Vingt ans plus tard, il est permis de se demander ce qui a changé, au Québec, depuis cette journée fatidique. Après une tragédie, on émet toujours le voeu que les victimes ne soient pas mortes en vain. On espère que la société tire au moins une leçon d'un tel gâchis.

 

Avons-nous tiré des leçons de Polytechnique?

Prenons le dossier des armes à feu. La facilité avec laquelle un individu vraiment déterminé peut s'en procurer une demeure troublante. Et voilà qu'on s'apprête à modifier les balises du registre des armes à feu. Seul héritage positif du drame de Polytechique, il avait été créé à la suite des pressions de Heidi Rathjen, elle-même étudiante à Poly au moment de la tuerie. Le gouvernement conservateur s'apprête à le charcuter et au Québec, l'indifférence est presque totale.

La place des femmes en génie maintenant. Après Polytechnique, les universités, craignant un backlash, avaient redoublé d'ardeur pour lancer un signal positif aux filles, leur répétant qu'elles étaient les bienvenues dans les facultés de science. Or le génie demeure un bastion masculin. Les filles ne représentent que 11% de l'ensemble des ingénieurs au Québec. Il y a toujours très peu de filles inscrites en génie. Un maigre 22% à Polytechnique l'an dernier.

Quant à la cause féministe, on peut dire qu'elle a pris une débarque monumentale après le 6 décembre 1989. En partie par la faute d'une poignée de féministes, c'est vrai. Certaines réactions hyperémotives, mais surtout extrémistes, ont fait beaucoup de tort aux relations homme-femmes dans l'esprit de plusieurs. Vingt ans plus tard, les mots d'une des étudiantes visées par le tueur de Polytechnique, le «Nous ne sommes pas des féministes» de Nathalie Provost, résonnent encore dans l'atmosphère. Des milliers de Québécoises en ont même fait leur credo. Et bien que des centaines de jeunes aient repris le flambeau, force est de constater que le mouvement des femmes au Québec a perdu son innocence ce jour-là. Depuis, être féministe est une étiquette beaucoup plus chargée, plus lourde à porter.

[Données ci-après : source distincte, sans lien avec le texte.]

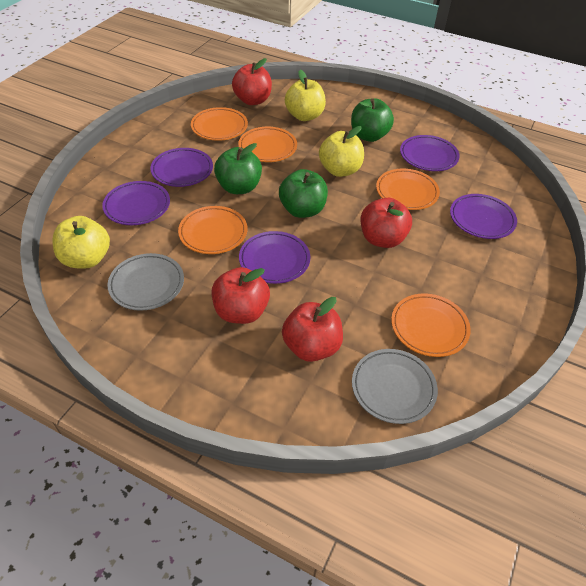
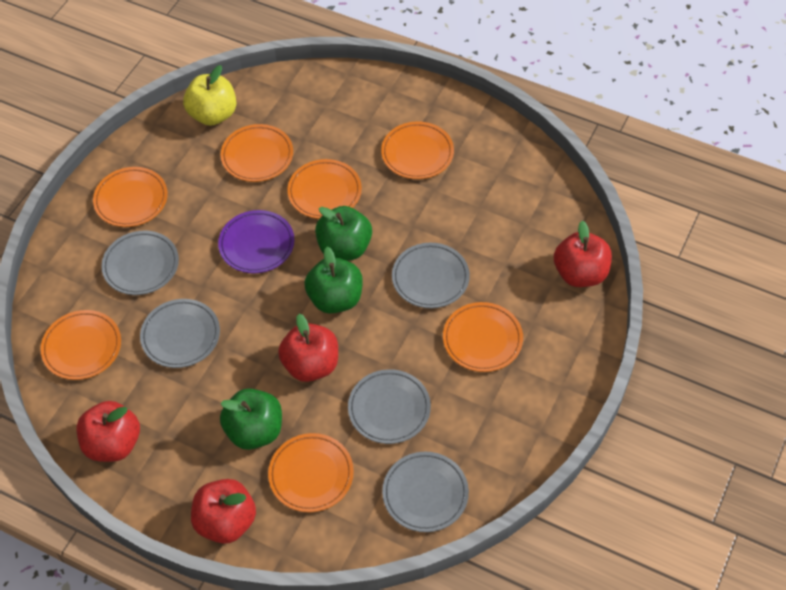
grey plate: 2 -> 5
orange plate: 5 -> 7
purple plate: 5 -> 1
yellow apple: 3 -> 1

Le seul dossier qui semble avoir un tant soit peu évolué est celui de la violence faite aux femmes. Elle existe toujours, c'est vrai. Les statistiques montrent en outre qu'il y a davantage de cas que par le passé. La bonne nouvelle c'est que cette augmentation est due au fait que les femmes dénoncent davantage. Les études montrent aussi que les victimes de violence la subissent moins longtemps. Au moins une note positive. Car pour le reste, il n'y a pas beaucoup de raisons de se réjouir.

Les blessures de l'École polytechnique sont encore fraîches. Cicatriseront-elles un jour?